BP & Shell Fixed North Sea Oil Prices for a Decade, Trader Says

WHITE PLAINS, N.Y. (CN) - BP, Shell and Statoil fixed North Sea crude oil prices and restricted trade for years by misleading reporting agencies, a trader claims in a federal class action.Lead plaintiff Prime International Trading sued BP, Royal Dutch Shell and Norwegian oil company Statoil, in Federal Court.
Chicago-based Prime International is a member of the Chicago Board of Trade, Chicago Mercantile Exchange, NYMEX (the New York Mercantile Exchange) and ICE (the Intercontinental Exchange), the world's largest energy futures exchanges. Prime claims the defendants and unnamed co-conspirators deliberately reported inaccurate information about North Sea sweet light crude oil (a commodity known as Brent Crude oil) to Platts, the leading reporting agency for the Brent Crude Oil commodity and futures contracts traded on NYMEX and ICE, undermining the entire pricing structure for the Brent Crude oil market since 2002.

"On May 17, 2013, the U.K. Serious Fraud Office announced that it was 'urgently reviewing' the European Commission's allegations of price-fixing in the oil markets and determining whether to accept the case for 'criminal investigation.' That same day, the United States Senate called for the U.S. Department of Justice to join the European Commission investigation."

Prime International claims it traded hundreds of thousands of Brent Crude futures contracts at prices manipulated by the defendants' price-fixing.

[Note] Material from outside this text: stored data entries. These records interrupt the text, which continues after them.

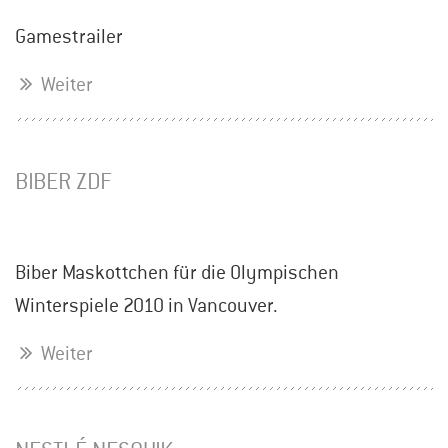
Gamestrailer
Weiter
BIBER ZDF
Biber Maskottchen für die Olympischen
Winterspiele 2010 in Vancouver.
Weiter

It claims to represent thousands of traders who have been misled by the manipulated prices since 2002."The Brent oilfields in the North Sea currently have the highest physical daily output of any of the world's recognized oil benchmarks," the complaint states. "Brent is the leading global price benchmark for Atlantic basin crude oils and it is used to price two-thirds of the world's internationally traded crude oil supplies."